Stored items from a collection
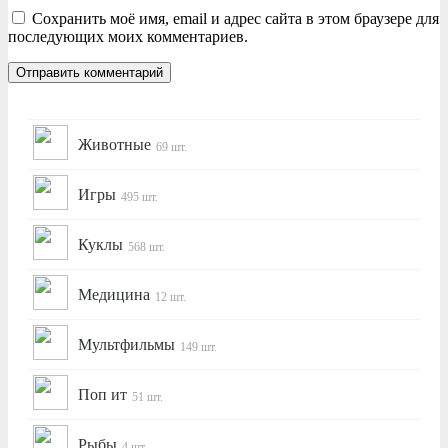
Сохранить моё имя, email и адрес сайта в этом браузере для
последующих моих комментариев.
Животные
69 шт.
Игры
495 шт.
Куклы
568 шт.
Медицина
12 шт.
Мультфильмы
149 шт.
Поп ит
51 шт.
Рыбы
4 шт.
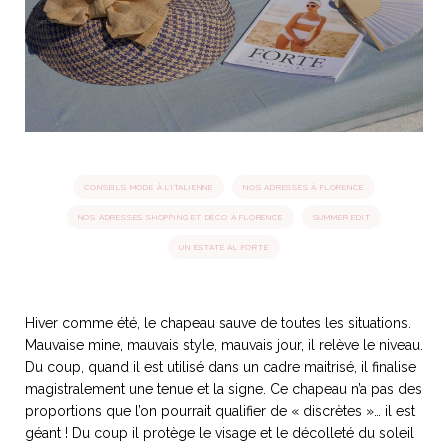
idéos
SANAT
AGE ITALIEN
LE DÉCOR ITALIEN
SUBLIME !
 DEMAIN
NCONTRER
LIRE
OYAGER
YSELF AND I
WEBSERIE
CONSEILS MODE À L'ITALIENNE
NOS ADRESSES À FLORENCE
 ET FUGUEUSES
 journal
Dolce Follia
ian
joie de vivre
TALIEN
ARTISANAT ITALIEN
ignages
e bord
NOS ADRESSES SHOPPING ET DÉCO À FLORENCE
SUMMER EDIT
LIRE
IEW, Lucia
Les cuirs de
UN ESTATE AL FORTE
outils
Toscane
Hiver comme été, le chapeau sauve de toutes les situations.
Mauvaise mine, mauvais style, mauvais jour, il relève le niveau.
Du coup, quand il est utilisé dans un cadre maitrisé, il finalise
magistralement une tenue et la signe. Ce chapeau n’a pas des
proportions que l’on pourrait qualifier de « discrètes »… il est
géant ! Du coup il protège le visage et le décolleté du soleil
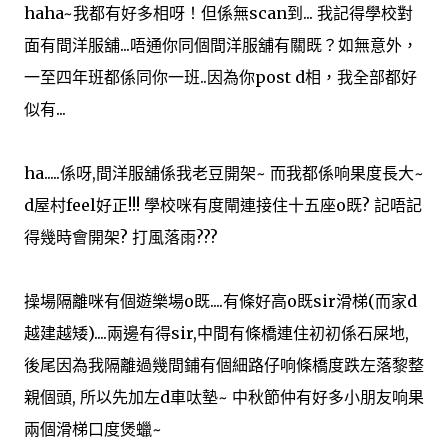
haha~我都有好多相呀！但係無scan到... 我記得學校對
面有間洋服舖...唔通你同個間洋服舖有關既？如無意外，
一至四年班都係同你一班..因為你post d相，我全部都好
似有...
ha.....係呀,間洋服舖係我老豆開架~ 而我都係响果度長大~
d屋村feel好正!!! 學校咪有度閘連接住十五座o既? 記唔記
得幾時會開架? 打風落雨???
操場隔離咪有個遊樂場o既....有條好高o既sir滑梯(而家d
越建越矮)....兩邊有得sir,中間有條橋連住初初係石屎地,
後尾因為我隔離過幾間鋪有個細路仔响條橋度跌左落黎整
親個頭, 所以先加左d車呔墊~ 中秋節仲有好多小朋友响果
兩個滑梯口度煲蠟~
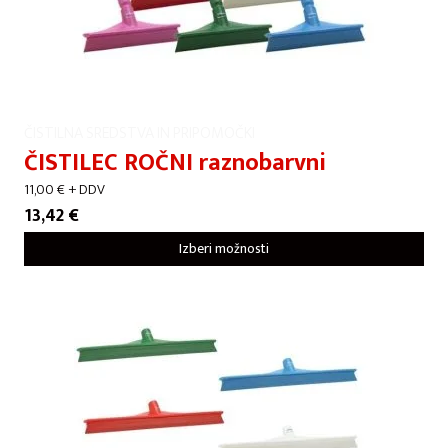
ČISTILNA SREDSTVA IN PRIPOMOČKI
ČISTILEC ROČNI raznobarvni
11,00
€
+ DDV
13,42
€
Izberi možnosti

Directions for this task: Drop the pictures and reproduce the rest of the data above exactly.

Exercise output:
Сохранить моё имя, email и адрес сайта в этом браузере для
последующих моих комментариев.
Животные
69 шт.
Игры
495 шт.
Куклы
568 шт.
Медицина
12 шт.
Мультфильмы
149 шт.
Поп ит
51 шт.
Рыбы
4 шт.
idéos
SANAT
AGE ITALIEN
LE DÉCOR ITALIEN
SUBLIME !
 DEMAIN
NCONTRER
LIRE
OYAGER
YSELF AND I
WEBSERIE
CONSEILS MODE À L'ITALIENNE
NOS ADRESSES À FLORENCE
 ET FUGUEUSES
 journal
Dolce Follia
ian
joie de vivre
TALIEN
ARTISANAT ITALIEN
ignages
e bord
NOS ADRESSES SHOPPING ET DÉCO À FLORENCE
SUMMER EDIT
LIRE
IEW, Lucia
Les cuirs de
UN ESTATE AL FORTE
outils
Toscane
Hiver comme été, le chapeau sauve de toutes les situations.
Mauvaise mine, mauvais style, mauvais jour, il relève le niveau.
Du coup, quand il est utilisé dans un cadre maitrisé, il finalise
magistralement une tenue et la signe. Ce chapeau n’a pas des
proportions que l’on pourrait qualifier de « discrètes »… il est
géant ! Du coup il protège le visage et le décolleté du soleil
haha~我都有好多相呀！但係無scan到... 我記得學校對
面有間洋服舖...唔通你同個間洋服舖有關既？如無意外，
一至四年班都係同你一班..因為你post d相，我全部都好
似有...
ha.....係呀,間洋服舖係我老豆開架~ 而我都係响果度長大~
d屋村feel好正!!! 學校咪有度閘連接住十五座o既? 記唔記
得幾時會開架? 打風落雨???
操場隔離咪有個遊樂場o既....有條好高o既sir滑梯(而家d
越建越矮)....兩邊有得sir,中間有條橋連住初初係石屎地,
後尾因為我隔離過幾間鋪有個細路仔响條橋度跌左落黎整
親個頭, 所以先加左d車呔墊~ 中秋節仲有好多小朋友响果
兩個滑梯口度煲蠟~
ČISTILNA SREDSTVA IN PRIPOMOČKI
ČISTILEC ROČNI raznobarvni
11,00
€
+ DDV
13,42
€
Izberi možnosti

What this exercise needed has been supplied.